For LABBPS, a pharmacist-led treatment for hypertension care provided at Black-owned barbershops in Los Angeles County improved BP control among Black men with uncontrolled hypertension at baseline.
As Healio previously reported, health promotion in a barbershop setting to target uncontrolled hypertension led to a 21.6 mm Hg greater reduction in systolic BP compared with controls (95% CI, 14.7-28.4; P < .001).
For a cost-effectiveness analysis of the LABBPS, researchers conducted a 10-year event simulation that predicted BP, medication-related adverse events, fatal and nonfatal CVD events and non-CVD death among study participants. The researchers estimated program costs, total direct health care costs and quality-adjusted life-years.
Researchers discounted future costs and QALYs 3% annually. High cost-effectiveness was defined as less than $50,000 per QALY gained, and intermediate cost-effectiveness was defined as less than $150,000 per QALY gained.
Bryant and colleagues found that, at 10 years, the barbershop intervention was projected to cost an average of $2,356 more per participant compared with the control arm (95% uncertainty interval, 264 to 4,611) and gained 0.06 more QALYs (95% UI, 0.01-0.1).
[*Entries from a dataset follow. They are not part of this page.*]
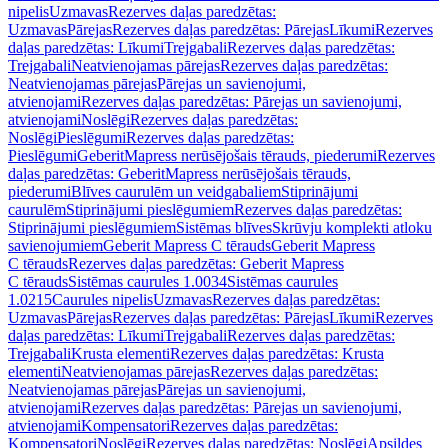
nipelis
Uzmavas
Rezerves daļas paredzētas:
Uzmavas
Pārejas
Rezerves daļas paredzētas: Pārejas
Līkumi
Rezerves
daļas paredzētas: Līkumi
Trejgabali
Rezerves daļas paredzētas:
Trejgabali
Neatvienojamas pārejas
Rezerves daļas paredzētas:
Neatvienojamas pārejas
Pārejas un savienojumi,
atvienojami
Rezerves daļas paredzētas: Pārejas un savienojumi,
atvienojami
Noslēgi
Rezerves daļas paredzētas:
Noslēgi
Pieslēgumi
Rezerves daļas paredzētas:
Pieslēgumi
GeberitMapress nerūsējošais tērauds, piederumi
Rezerves
daļas paredzētas: GeberitMapress nerūsējošais tērauds,
piederumi
Blīves caurulēm un veidgabaliem
Stiprinājumi
caurulēm
Stiprinājumi pieslēgumiem
Rezerves daļas paredzētas:
Stiprinājumi pieslēgumiem
Sistēmas blīves
Skrūvju komplekti atloku
savienojumiem
Geberit Mapress C tērauds
Geberit Mapress
C tērauds
Rezerves daļas paredzētas: Geberit Mapress
C tērauds
Sistēmas caurules 1.0034
Sistēmas caurules
1.0215
Caurules nipelis
Uzmavas
Rezerves daļas paredzētas:
Uzmavas
Pārejas
Rezerves daļas paredzētas: Pārejas
Līkumi
Rezerves
daļas paredzētas: Līkumi
Trejgabali
Rezerves daļas paredzētas:
Trejgabali
Krusta elementi
Rezerves daļas paredzētas: Krusta
elementi
Neatvienojamas pārejas
Rezerves daļas paredzētas:
Neatvienojamas pārejas
Pārejas un savienojumi,
atvienojami
Rezerves daļas paredzētas: Pārejas un savienojumi,
atvienojami
Kompensatori
Rezerves daļas paredzētas:
Kompensatori
Noslēgi
Rezerves daļas paredzētas: Noslēgi
Apsildes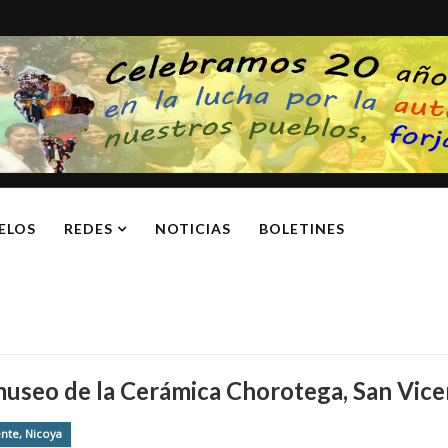
ELOS
REDES
NOTICIAS
BOLETINES
useo de la Cerámica Chorotega, San Vice
ente, Nicoya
According to the simulation analysis, the barbershop intervention was highly cost-effective, with a mean cost of $42,717 per QALY gained. Researchers estimated a 58% probability of the intervention being highly cost-effective and a 96% chance of being intermediately cost-effective.
Cost-effectiveness improved to $17,162 per QALY gained when the simulation was limited to the exclusive use of generic drugs.
Moreover, the barbershop intervention for hypertension was only considered intermediately cost-effective if pharmacists did not intensify antihypertensive medications when systolic BP was 150 mm Hg or greater or if the pharmacists’ commute to the barbershops were longer.
“Cost-effectiveness estimated for the LABBPS may not be generalizable to other U.S. communities, as it was specific to Los Angeles County and was driven in part by the high underlying risk of cardiovascular disease in Black men,” the researchers wrote. “It is unknown how an intervention like LABBPS might impact Black men in different locations across the U.S. However, the main results and exploratory analyses provide a useful framework to guide implementation of the LABBPS intervention and other community-based hypertension control interventions on a larger scale.”